Carlos Kleiber, quem diria, nas telinhas

São Paulo – Foi a mesma coisa com o romeno Sergiu Celibidache – em vida, fugia como doido dos estúdios de gravação; após sua morte, seja lá onde estiver, deve ter visto com certa reserva suas apresentações ao vivo sendo lançadas por meio de gravações de rádio. Agora, é a vez de Carlos Kleiber, com o lançamento de um DVD em que interpreta Beethoven, Mozart e Brahms com a Orquestra da Baviera. O grande maestro morto em julho também não era lá muito chegado a gravações.

Mas, ao contrário de Celibidache, não havia nada de filosófico na escolha. O próprio ato de reger, à primeira vista, não lhe agradava muito. E entender isso é o primeiro passo para se ter uma idéia de seu legado.

Kleiber morreu aos 74 anos deixando uma discografia pequena, principalmente se comparada com a de alguns de seus colegas, mas de acordo com sua carreira. Após um início promissor, ele foi reduzindo pouco a pouco suas aparições. Karajan, que ele não quis suceder à frente da Filarmônica de Berlim, dizia que Kleiber só se colocava à frente de uma orquestra quando acabava a comida na geladeira: regia, embolsava um cachê polpudo, e voltava ao auto-exílio em sua casa na Suíça. Por sua vez, ele afirmava que a rotina de concertos era nociva: "Há dois inimigos conspirando contra a boa interpretação: um é a rotina, o outro é a improvisação". E justificava assim suas raras aparições.

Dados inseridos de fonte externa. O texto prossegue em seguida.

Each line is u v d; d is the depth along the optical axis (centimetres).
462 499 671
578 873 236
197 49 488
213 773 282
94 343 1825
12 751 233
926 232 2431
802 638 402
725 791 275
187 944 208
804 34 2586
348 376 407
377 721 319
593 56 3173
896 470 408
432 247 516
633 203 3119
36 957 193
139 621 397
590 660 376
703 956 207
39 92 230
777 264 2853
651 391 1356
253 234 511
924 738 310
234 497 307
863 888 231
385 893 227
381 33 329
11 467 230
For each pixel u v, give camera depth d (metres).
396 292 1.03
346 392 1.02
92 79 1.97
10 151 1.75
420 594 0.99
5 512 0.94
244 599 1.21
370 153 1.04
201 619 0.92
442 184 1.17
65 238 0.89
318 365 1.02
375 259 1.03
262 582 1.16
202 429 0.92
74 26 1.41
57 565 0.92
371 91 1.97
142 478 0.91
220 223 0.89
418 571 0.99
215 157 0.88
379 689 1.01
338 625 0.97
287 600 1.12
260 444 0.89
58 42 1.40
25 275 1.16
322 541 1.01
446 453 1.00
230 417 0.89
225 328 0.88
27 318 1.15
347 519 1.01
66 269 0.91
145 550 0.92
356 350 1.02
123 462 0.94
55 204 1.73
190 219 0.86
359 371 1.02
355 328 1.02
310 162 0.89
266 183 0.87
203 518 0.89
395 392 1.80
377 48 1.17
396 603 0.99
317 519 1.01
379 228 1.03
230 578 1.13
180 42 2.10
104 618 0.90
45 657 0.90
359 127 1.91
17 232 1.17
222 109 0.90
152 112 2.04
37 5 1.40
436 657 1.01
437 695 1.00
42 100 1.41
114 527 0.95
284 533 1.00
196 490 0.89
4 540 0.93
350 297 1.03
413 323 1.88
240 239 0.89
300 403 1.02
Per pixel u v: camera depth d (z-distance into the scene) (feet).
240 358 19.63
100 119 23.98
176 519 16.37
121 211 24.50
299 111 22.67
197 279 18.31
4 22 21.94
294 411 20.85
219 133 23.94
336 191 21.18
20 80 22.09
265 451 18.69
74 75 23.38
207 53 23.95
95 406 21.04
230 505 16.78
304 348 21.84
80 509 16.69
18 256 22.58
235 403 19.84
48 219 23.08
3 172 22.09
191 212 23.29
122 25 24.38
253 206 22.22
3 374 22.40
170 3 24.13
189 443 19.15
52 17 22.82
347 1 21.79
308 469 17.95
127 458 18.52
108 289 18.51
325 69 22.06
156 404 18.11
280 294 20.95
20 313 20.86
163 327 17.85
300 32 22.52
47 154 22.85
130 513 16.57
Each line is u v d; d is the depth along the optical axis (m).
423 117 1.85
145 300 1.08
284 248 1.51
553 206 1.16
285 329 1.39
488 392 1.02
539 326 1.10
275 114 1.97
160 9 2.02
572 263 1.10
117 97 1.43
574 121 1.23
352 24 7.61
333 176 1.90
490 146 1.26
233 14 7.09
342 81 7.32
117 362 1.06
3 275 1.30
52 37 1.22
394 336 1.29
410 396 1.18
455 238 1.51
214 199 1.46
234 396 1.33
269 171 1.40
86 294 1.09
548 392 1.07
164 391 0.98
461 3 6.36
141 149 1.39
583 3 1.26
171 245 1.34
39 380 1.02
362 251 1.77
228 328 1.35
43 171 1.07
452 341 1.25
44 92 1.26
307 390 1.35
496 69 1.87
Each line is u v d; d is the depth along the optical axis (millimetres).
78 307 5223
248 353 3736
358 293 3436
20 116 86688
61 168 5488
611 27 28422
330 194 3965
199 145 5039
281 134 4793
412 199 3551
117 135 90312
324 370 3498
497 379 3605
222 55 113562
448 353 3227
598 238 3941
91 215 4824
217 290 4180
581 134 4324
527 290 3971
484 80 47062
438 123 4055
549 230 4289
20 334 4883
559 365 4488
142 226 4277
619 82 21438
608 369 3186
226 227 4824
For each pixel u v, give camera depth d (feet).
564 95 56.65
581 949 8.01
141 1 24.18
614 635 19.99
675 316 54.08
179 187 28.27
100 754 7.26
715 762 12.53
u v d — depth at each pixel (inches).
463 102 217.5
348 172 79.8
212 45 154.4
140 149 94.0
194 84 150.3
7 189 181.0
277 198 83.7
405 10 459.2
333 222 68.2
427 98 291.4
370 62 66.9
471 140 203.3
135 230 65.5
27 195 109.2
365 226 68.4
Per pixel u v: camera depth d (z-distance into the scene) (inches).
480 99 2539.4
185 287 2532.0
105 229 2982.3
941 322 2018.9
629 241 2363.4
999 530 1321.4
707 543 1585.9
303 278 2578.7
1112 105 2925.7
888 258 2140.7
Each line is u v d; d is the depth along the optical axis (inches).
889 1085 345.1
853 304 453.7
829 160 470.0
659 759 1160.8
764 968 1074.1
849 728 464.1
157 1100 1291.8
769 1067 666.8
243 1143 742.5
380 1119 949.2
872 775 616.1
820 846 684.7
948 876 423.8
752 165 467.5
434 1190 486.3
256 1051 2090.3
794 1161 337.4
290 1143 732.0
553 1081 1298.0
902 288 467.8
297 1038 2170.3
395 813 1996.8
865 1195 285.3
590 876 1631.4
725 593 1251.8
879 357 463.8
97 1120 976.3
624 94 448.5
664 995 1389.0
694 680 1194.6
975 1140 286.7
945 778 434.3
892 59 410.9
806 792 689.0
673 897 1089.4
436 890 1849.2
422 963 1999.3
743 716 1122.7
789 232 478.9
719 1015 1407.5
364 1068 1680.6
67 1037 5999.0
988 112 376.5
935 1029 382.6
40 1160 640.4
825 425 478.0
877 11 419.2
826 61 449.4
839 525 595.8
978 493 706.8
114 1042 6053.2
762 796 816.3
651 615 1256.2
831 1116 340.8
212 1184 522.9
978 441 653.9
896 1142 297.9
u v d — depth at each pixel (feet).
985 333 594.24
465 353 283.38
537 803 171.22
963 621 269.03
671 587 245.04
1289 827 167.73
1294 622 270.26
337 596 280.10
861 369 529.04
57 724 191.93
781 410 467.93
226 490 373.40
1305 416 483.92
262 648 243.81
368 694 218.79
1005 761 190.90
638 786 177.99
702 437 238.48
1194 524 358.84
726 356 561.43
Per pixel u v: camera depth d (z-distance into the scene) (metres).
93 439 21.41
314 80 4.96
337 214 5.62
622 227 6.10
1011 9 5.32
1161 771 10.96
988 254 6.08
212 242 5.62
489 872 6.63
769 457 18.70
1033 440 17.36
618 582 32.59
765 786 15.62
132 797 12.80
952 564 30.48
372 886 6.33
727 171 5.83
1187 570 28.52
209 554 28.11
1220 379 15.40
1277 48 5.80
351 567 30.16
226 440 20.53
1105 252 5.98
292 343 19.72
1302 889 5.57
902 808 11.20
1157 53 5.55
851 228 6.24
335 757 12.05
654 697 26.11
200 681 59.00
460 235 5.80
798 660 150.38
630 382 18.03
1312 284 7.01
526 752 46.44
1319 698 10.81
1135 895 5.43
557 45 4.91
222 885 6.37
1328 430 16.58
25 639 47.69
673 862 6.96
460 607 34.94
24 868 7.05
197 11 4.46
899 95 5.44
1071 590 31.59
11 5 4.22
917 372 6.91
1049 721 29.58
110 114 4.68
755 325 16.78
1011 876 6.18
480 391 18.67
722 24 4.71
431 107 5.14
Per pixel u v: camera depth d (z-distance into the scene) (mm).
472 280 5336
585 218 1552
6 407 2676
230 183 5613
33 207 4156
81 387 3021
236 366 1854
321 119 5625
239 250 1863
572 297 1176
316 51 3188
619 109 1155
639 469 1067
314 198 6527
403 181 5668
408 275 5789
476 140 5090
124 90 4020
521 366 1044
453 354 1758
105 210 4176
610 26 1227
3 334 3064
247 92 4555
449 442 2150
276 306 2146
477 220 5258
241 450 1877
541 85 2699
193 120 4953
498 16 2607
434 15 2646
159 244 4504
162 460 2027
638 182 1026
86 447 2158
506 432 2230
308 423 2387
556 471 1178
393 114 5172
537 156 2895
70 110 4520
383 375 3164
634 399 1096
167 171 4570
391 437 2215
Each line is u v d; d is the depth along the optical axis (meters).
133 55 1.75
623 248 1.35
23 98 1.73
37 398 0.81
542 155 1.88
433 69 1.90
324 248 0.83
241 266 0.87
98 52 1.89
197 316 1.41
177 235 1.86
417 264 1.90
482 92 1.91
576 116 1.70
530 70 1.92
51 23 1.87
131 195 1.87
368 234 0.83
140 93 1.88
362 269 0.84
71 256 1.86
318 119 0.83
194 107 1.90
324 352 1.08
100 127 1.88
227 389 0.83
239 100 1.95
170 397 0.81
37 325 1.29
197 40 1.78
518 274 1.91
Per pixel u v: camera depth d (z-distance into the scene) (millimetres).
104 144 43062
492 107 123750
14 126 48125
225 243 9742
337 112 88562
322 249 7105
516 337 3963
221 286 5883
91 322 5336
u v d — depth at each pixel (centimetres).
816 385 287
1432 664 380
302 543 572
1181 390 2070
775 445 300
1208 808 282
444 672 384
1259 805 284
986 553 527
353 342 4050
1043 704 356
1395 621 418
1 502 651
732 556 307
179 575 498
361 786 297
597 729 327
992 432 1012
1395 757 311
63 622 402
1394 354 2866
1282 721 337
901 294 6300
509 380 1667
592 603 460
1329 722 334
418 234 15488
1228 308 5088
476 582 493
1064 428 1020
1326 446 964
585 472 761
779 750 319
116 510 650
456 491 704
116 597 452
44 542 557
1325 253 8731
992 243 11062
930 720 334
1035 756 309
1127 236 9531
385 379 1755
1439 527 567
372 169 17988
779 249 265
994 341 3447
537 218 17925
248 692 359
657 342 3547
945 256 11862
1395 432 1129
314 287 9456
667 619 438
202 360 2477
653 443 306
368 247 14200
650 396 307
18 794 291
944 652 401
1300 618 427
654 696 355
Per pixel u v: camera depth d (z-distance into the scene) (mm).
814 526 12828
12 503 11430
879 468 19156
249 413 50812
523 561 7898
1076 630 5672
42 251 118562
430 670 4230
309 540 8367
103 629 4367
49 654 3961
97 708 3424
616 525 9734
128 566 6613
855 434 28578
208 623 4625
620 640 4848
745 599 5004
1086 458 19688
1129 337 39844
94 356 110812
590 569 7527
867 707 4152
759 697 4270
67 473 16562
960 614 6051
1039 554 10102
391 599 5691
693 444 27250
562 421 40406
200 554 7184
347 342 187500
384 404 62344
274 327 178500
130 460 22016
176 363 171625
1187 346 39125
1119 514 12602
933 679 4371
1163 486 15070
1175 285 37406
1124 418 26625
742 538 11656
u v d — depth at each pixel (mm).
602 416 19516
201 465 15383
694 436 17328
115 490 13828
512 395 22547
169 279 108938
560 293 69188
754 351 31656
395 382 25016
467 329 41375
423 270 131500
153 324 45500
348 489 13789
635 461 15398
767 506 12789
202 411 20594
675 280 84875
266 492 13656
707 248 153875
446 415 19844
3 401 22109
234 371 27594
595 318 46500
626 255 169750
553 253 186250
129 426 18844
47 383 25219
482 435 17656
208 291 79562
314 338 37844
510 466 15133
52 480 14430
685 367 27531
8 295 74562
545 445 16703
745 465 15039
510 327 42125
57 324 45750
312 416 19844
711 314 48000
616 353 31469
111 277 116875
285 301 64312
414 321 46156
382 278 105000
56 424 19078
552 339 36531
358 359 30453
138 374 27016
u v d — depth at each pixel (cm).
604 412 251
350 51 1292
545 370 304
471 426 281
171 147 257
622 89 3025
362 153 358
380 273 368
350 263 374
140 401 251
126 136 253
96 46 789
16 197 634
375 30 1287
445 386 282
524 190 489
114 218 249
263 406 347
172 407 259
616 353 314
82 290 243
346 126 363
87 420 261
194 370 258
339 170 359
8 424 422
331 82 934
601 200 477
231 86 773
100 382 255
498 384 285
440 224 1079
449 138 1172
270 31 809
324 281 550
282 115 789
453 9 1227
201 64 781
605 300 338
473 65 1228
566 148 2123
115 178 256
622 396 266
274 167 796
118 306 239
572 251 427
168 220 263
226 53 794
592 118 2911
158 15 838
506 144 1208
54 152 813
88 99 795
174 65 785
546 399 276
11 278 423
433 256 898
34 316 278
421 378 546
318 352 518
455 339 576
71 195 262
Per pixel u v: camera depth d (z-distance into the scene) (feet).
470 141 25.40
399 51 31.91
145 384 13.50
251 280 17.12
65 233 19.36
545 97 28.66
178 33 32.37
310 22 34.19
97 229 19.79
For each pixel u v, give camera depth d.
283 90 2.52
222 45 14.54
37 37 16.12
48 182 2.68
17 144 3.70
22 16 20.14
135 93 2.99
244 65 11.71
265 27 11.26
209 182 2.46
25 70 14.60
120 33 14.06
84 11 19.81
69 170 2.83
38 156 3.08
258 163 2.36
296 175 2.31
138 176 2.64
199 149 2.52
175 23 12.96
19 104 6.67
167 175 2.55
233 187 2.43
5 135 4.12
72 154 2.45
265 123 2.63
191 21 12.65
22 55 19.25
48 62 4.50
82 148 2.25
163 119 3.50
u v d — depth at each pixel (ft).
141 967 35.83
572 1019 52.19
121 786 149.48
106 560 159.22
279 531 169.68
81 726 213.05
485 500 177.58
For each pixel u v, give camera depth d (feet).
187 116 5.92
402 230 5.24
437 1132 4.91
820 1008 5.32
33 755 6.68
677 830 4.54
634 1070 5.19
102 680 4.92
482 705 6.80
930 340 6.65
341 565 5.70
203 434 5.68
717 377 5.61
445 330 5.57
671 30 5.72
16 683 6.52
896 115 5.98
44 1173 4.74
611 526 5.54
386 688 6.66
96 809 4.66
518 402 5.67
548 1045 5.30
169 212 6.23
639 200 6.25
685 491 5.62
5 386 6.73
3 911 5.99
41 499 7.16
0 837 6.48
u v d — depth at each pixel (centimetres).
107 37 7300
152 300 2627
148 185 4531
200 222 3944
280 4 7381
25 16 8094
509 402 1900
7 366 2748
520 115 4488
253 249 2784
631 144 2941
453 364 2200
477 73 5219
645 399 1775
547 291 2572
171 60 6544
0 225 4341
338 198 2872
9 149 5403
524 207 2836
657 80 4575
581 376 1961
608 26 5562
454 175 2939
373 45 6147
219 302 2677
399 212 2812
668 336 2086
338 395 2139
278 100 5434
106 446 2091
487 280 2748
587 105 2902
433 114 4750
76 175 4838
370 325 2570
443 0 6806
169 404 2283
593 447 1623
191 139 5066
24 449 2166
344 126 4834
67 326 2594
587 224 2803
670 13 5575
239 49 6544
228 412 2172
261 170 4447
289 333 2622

Claro que, do lado de cá, não faltaram outras explicações. A principal delas envolve o relacionamento conflituoso com o pai – Erich também foi um grande regente e tentou dissuadir o filho de seguir carreira na música. Há quem diga que isso se devia a uma pontinha de inveja, por parte do pai, do enorme talento do jovem Carlos. Aí, fica difícil dizer. Mas o fato é que a relação dos dois nunca seria das melhores. Um produtor da indústria fonográfica costumava dizer que o modo como Carlos lidava com o mundo musical era uma projeção do trato com o pai: quando regia bem, era como se estivesse respondendo a ele; quando cancelava um concerto na última hora ou recusava um convite irrecusável (como a sugestão para assumir a Filarmônica de Berlim) era só para agredi-lo. Dentro dessa teoria, ajuda o fato de que o repertório do filho em muito se parece com o do pai: apenas algumas peças, principalmente do chamado grande repertório, ou seja, Brahms, Beethoven, Mozart, a Traviata de Verdi e, como exceção, o Wozzeck de Alban Berg.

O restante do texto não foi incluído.